The reason i'm asking these questions is I want to know if I need to use these tools. It seems like kids these days just immediately grab up every new tool they can and try to shove them into their environment, vs trying to find the right fit or configure them properly. It feels like Marathon and Chronos are mostly unnecessary - this is evident once you realize Mesos is a framework you can build on to do the same things Marathon and Chronos do with a lot less complexity.

florianleibert · on Sept 5, 2013

If you have specific requests on how to make the docs for these frameworks better, it'd be great if you filed a ticket on their respective github page.

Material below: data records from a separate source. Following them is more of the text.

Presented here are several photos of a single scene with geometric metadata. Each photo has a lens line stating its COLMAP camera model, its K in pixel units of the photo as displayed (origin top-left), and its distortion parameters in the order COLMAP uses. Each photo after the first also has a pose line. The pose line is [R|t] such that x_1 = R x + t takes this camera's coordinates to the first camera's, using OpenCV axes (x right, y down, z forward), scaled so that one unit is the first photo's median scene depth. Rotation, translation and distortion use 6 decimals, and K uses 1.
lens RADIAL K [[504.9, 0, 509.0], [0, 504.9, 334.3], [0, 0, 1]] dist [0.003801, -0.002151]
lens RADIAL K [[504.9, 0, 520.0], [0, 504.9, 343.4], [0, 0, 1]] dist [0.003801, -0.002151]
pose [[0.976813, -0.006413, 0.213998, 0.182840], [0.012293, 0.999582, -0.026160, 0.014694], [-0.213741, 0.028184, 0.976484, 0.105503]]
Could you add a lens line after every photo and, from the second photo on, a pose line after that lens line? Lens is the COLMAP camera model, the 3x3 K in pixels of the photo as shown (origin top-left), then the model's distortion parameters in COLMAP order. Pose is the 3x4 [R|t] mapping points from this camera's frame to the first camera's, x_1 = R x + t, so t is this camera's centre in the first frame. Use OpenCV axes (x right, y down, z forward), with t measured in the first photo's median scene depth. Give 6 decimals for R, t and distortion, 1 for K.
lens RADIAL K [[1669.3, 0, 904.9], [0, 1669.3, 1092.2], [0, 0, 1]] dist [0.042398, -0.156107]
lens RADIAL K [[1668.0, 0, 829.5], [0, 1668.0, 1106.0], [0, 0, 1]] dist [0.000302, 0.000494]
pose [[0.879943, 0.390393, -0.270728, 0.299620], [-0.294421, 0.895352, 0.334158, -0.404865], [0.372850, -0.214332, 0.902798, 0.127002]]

florianleibert · on Sept 4, 2013

Mesos cannot do "cron-like" things. Mesos is a resource manager for your cluster. You need a framework to actually schedule tasks. Marathon / Chronos are both frameworks.

rjurney · on Sept 4, 2013

That is one service, Chronos, which is a distributed cron. Marathon is much more.

charmalloc · on Sept 5, 2013

Right, Marathon is like a distributed init.d

lambda · on Sept 4, 2013

So, how does this compare to the Corosync/Pacemaker cluster stack?

necubi · on Sept 4, 2013

I'm not familiar with those tools, but from the clusterlabs website it looks like they're solving a different problem. Mesos is primary intended for use on clusters with thousands of machines and heterogenous application needs. It provides resource isolation and scheduling as well as some components that make writing distributed systems easier.

icecreampain · on Sept 4, 2013

Skimmed through the article and I didn't find any evidence of "making your data center run like Google's". More specifically: I didn't see any live data connections to the NSA.

necubi · on Sept 4, 2013

What value could this possibly add to the discussion?